White Magic and Other Poems
by Krzysztof Kamil Baczynski
Krzysztof Kamil Baczynski was born in 1921 and died in the Warsaw uprising in 1944 leaving behind him a substantial body of poetry, very little of which, up until now, has been translated into English. This book, a selection of his poems in a bilingual edition seeks to remedy this lack. The book is translated by Bill Johnston, Director of the Polish Studies Center at Indiana University, and is published by Green Integer.

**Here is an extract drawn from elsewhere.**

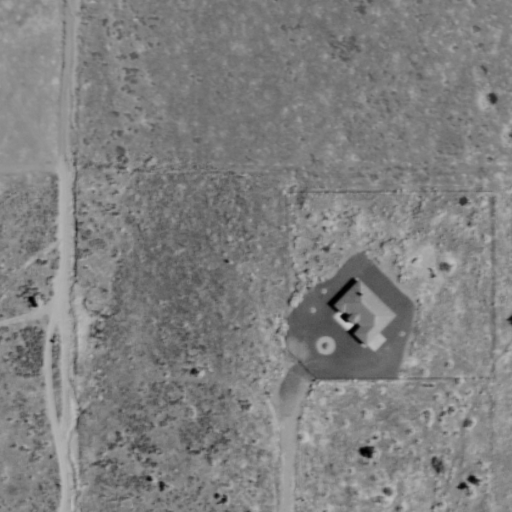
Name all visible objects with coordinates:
road: (66, 256)
building: (364, 312)
road: (286, 430)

The claims made by Johnston in his introduction that Baczynski should rank alongside Czeslaw Milosz, Zbigniew Herbert and Wislawa Szymborska as one of the giants of 20th Century Polish poetry do him no favours. He is not (at least in translation) on a par with these poets. Better to consider him on his own terms, if we can, or failing that, to grant him the indulgence we would any poet who died at the age of 23. Excesses of religiosity, lyricism, grandiosity and morbidity – all of which Baczynski on this showing clearly has – are forgivable faults in such a young writer. Better to openly admit these shortcomings than, as Johnston does, state without any support that Baczynski was writing “mature work” at the age of 18 or that by 1942 he was already considered a “major poet”.
Where Johnston’s claims seem more justifiable is in his defense of Baczynski’s love poetry. The poems addressed to his wife, Barbara, are among the finest in this selection
Barbara stands at the mirror
of silence, and her hands reach
to her hair; in her body of glass
she pours silver droplets of speech
This is the opening to the poem, “White Magic” and even without the music of the original this is heady stuff. The untitled love poems on pages 91 and 95 show a similarly imaginative use of imagery.

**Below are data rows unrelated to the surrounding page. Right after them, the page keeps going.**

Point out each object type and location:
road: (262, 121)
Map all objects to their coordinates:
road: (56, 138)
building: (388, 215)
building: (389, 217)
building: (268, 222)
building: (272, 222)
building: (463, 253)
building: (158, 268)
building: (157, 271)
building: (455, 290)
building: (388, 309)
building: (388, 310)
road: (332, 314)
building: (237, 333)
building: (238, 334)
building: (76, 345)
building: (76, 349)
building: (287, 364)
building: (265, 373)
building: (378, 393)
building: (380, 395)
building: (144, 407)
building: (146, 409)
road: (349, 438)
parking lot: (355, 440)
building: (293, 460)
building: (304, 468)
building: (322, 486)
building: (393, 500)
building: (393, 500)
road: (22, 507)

This extravagance can at times get out of control. So “The Choice” which opens near perfectly:
After a scorching day, the night was green;
its depths soughed like black leaves in which had grown
a milky pith
descends into a lush and breathy exuberance
And so a massive quiet arose like water,
dark, deep, and warm, absorbing shapes and matter.
Above earth, a quiet angel took his hand
and they rose into the cloud’s unfolding flower.
This is bad, although I would argue it is bad in the same way Keats’ Endymion often is – a kind of necessary, free-associative unleashing of lyricism which in each case allowed the young poets to achieve better things elsewhere. So we have Keats’ Odes and so we have a poem like Baczynski’s “Generation” where he successfully contains this declamatory mode within a meticulously constructed architecture.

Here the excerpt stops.